Making a new laboratory design fit within an old building’s framework creates an exciting challenge.
New technical solutions, such as tuned mass dampers (also known as harmonic absorbers, or seismic dampers) can reduce mechanical vibrations to achieve better performance from existing poorly performing buildings. If we cannot effectively incorporate these, or the volume required does not exist, we need to look at accommodating less technically-demanding aspects of the brief within the original envelope and creating new, higher performing alterations or extensions.

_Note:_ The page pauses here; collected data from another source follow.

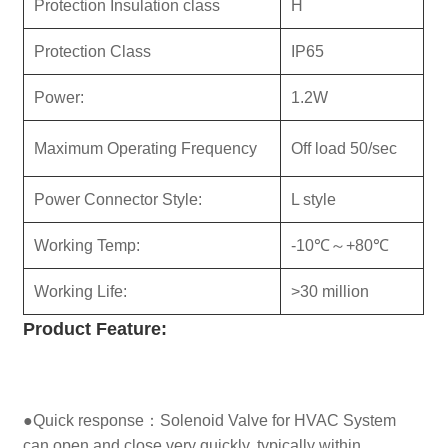
Protection Insulation class
H
Protection Class
IP65
Power:
1.2W
Maximum Operating Frequency
Off load 50/sec
Power Connector Style:
L style
Working Temp:
-10℃～+80℃
Working Life:
>30 million
Product
Feature:
●Quick response：Solenoid Valve for HVAC System
can open and close very quickly, typically within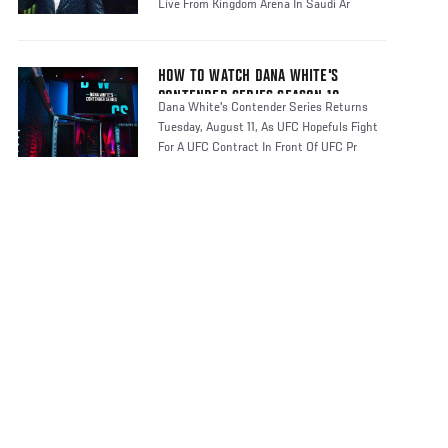
Live From Kingdom Arena In Saudi Ar
HOW TO WATCH DANA WHITE'S
CONTENDER SERIES SEASON 10
Dana White's Contender Series Returns
Tuesday, August 11, As UFC Hopefuls Fight
For A UFC Contract In Front Of UFC Pr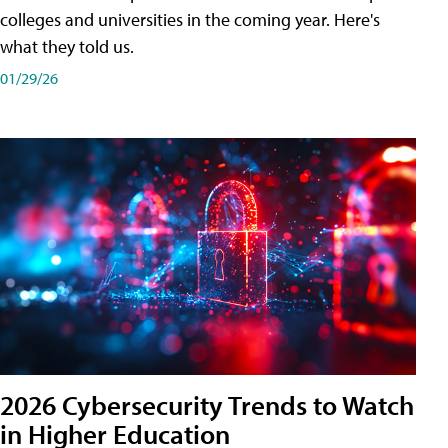
colleges and universities in the coming year. Here's
what they told us.
01/29/26
2026 Cybersecurity Trends to Watch
in Higher Education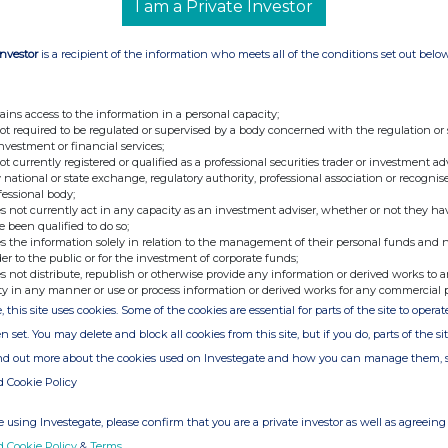
I am a Private Investor
Nicole Von Westenholz
+44 (0)20 7968
7482
(Investor Relations)
Investor
is a recipient of the information who meets all of the conditions set out belo
ains access to the information in a personal capacity;
not required to be regulated or supervised by a body concerned with the regulation or
investment or financial services;
not currently registered or qualified as a professional securities trader or investment ad
 national or state exchange, regulatory authority, professional association or recognis
fessional body;
s not currently act in any capacity as an investment adviser, whether or not they ha
e been qualified to do so;
ion is provided by RNS
s the information solely in relation to the management of their personal funds and n
e from the London Stock Exchange
der to the public or for the investment of corporate funds;
s not distribute, republish or otherwise provide any information or derived works to a
ty in any manner or use or process information or derived works for any commercial 
, this site uses cookies. Some of the cookies are essential for parts of the site to oper
n set. You may delete and block all cookies from this site, but if you do, parts of the s
ind out more about the cookies used on Investegate and how you can manage them, 
d Cookie Policy
 using Investegate, please confirm that you are a private investor as well as agreeing 
d Cookie Policy
&
Terms
.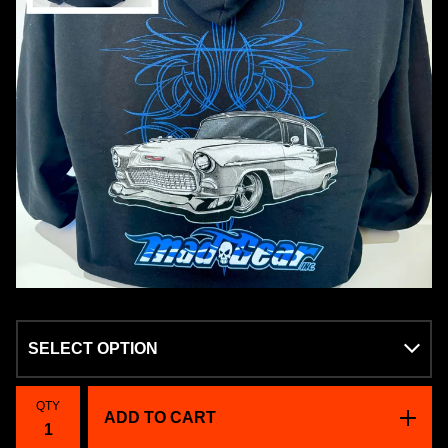
QTY
ADD TO CART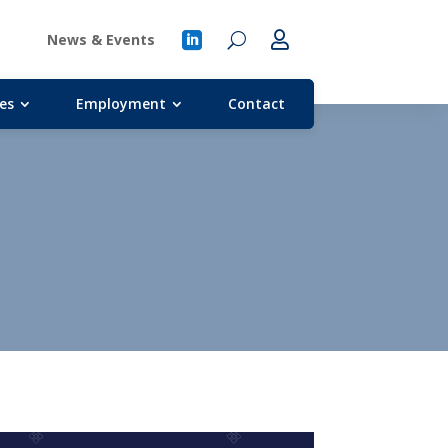
News & Events
es
Employment
Contact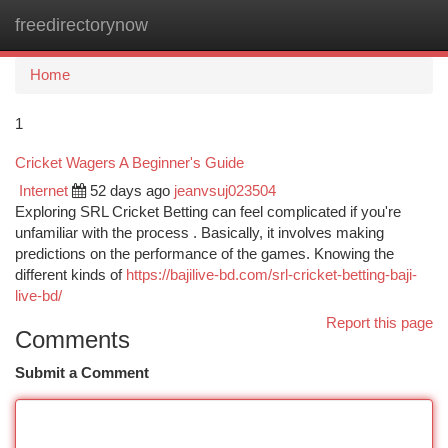
freedirectorynow
Togg
navi
Home
1
Cricket Wagers A Beginner's Guide
Internet
52 days ago
jeanvsuj023504
Exploring SRL Cricket Betting can feel complicated if you're
unfamiliar with the process . Basically, it involves making
predictions on the performance of the games. Knowing the
different kinds of
https://bajilive-bd.com/srl-cricket-betting-baji-
live-bd/
Report this page
Comments
Submit a Comment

Making a new laboratory design fit within an old building’s framework creates an exciting challenge. Deciding whether to strip back to the structural frame or retain areas of façade and building infrastructure, requires balancing the age and condition of the building with future performance criteria, the brief, cost and carbon implications. As the construction sector increases it’s focus on sustainability, we need to understand and communicate the carbon implications of repurposing rather than demolition. Retaining the foundations, concrete frame, and certain façade elements of a defunct 1970s building for Manchester Met’s Institute of Sport, saved circa 1,100 tonnes of carbon, the equivalent to 12.6 years of operational carbon, which is certainly a step in the right direction.
The key is to work with the existing building – not against it!